By David Fagan and Sumon Dantiki

Last week the Antitrust Division of the Department of Justice (“DOJ”) issued a business review letter in response to a request by CyberPoint International LLC (“CyberPoint”).   At issue in the request was whether a proposed cyber threat information sharing system among possible competitors (“the TruSTAR platform”) raised antitrust concerns.  Following a review, DOJ announced in the letter that it had no intention of challenging the TruSTAR  platform under antitrust laws.

The TruSTAR letter is significant for multiple reasons.  First, the letter generally reaffirms the joint “Antitrust Policy Statement on Sharing of Cybersecurity Information,” set forth by the DOJ and Federal Trade Commission (FTC) earlier this year on April 10.  In fact, in a press release accompanying the TruSTAR letter, the DOJ cited to the Policy Statement to emphasize that the “antitrust laws are not an impediment to legitimate private-sector initiatives to share specific information about cyber incidents and mitigation techniques.”

We previously analyzed the Policy Statement and concluded that “[w]hile the Policy Statement is a significant development, it does not provide antitrust immunity[,]” as enforcement actions are necessarily judged on the facts of any particular case.  To this end, the TruSTAR letter carries additional importance in that it illustrates how the Policy Statement will be applied in practice.

Input data:
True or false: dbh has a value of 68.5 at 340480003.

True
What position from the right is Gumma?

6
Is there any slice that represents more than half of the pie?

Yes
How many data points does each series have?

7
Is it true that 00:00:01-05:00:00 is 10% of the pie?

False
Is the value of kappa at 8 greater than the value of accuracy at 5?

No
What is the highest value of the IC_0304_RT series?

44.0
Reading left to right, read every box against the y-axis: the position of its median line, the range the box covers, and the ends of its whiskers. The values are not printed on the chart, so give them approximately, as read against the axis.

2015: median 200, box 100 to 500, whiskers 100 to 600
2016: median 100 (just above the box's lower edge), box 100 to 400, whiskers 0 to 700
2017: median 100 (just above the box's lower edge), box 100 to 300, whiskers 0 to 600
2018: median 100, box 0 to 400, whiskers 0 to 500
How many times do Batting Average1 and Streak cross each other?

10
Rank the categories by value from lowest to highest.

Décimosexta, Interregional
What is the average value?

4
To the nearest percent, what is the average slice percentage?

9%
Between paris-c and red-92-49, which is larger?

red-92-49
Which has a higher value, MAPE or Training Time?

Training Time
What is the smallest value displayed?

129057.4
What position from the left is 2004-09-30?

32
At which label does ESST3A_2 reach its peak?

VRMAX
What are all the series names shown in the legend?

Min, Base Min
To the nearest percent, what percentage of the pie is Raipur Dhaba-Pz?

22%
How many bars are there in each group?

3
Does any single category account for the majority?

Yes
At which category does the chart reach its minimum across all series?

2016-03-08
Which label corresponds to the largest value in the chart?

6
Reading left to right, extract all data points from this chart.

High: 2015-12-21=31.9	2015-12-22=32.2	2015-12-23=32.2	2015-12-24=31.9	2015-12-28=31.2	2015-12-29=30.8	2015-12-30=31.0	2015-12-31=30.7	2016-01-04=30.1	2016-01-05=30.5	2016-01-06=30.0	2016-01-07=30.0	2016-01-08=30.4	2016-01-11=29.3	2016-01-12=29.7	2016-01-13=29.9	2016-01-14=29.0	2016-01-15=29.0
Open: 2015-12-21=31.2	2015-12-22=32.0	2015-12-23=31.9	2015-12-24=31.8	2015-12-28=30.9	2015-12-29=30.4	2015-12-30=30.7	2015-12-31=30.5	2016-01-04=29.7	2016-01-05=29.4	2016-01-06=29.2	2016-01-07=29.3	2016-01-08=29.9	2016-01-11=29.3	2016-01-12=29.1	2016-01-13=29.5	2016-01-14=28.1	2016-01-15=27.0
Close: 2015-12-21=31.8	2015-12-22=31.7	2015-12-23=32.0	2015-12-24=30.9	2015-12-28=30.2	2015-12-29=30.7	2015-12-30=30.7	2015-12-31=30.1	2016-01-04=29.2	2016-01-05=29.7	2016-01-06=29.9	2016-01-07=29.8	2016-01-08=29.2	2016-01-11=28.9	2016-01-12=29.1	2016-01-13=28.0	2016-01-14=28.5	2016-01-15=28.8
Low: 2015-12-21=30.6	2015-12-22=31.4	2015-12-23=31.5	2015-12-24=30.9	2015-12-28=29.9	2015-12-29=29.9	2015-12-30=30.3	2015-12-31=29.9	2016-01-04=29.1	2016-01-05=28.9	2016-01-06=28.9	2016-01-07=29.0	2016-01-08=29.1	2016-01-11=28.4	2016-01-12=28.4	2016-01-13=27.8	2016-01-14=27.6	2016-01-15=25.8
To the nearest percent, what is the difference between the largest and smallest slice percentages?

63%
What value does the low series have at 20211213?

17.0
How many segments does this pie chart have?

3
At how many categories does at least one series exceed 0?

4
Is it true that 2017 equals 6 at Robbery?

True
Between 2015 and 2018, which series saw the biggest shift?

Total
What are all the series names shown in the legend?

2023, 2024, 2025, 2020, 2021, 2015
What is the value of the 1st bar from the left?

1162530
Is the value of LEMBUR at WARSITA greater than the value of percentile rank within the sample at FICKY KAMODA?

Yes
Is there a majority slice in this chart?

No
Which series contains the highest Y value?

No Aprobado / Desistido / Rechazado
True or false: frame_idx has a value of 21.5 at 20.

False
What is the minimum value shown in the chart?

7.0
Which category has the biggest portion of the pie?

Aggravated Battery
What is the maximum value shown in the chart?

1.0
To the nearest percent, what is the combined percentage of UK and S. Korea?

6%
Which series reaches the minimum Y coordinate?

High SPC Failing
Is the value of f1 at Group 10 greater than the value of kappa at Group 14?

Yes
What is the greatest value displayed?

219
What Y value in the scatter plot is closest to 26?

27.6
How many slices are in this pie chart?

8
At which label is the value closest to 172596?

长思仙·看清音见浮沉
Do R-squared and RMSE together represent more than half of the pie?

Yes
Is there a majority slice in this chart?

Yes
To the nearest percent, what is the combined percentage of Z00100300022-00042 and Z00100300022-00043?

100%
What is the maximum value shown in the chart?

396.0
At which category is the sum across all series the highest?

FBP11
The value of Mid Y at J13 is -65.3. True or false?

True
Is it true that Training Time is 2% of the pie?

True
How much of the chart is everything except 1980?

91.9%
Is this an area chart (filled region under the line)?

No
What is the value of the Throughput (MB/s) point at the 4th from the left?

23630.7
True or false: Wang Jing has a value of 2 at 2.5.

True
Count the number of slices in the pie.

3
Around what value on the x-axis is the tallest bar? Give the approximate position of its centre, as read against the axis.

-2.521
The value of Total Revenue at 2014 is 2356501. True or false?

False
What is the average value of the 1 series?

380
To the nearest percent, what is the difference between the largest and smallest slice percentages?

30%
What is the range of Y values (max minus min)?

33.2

List of tasks:
• A. List every short name that the article on the DOJ's TruSTAR business review letter introduces in parentheses, along with the full name each one stands for.
• B. Carry on the article about the DOJ's TruSTAR business review letter, starting after its final sentence.
The chart material has no role in this work.

Per-task answers:
• A.
- "DOJ": the Department of Justice
- "CyberPoint": CyberPoint International LLC
- "the TruSTAR platform": a proposed cyber threat information sharing system among possible competitors
- FTC: the Federal Trade Commission

• B.
In accordance with the Policy Statement, DOJ employed a flexible “rule of reason” analysis to evaluate TruSTAR’s request.  Under this rubric, DOJ “focuses on the state of competition with, as compared to without, the relevant [cyber information sharing] agreement,” in deciding whether to pursue an individual case of information sharing among competitors as a possible antitrust violation.  In evaluating the TruSTAR program, DOJ looked to three factors (all of which were also mentioned in the Policy Statement): (1) the business purpose and nature of the proposed information sharing agreement; (2) the type of information that would be shared; and (3) the safeguards implemented to minimize the risk that competitively sensitive information would be disclosed.

In applying these factors, several features of the TruSTAR information sharing agreement carried particular salience:

  • The purpose of the proposed TruSTAR platform would be to protect networks and deter cyber-attacks.
  • TruSTAR membership would be broadly open to all firms in good standing with a Dun and Bradstreet number, who also committed not to share competitively sensitive information.
  • The nature of the information that would be shared under the agreement would not be competitively sensitive (e.g, TruSTAR would not report on recent, current, or future prices, cost data, output levels, etc.).
  • All members of the information sharing agreement in a particular industry sector would be afforded equal treatment under the agreement.
  • All members of the information sharing agreement would be able to share, communicate, and use information anonymously.
  • All members of the information sharing agreement could communicate securely, by employing encrypted communications.

While none of these facts is individually dispositive, they collectively offer some initial markers for future antitrust enforcement policy in the realm of cybersecurity information sharing agreements—an enforcement area that is only growing in importance.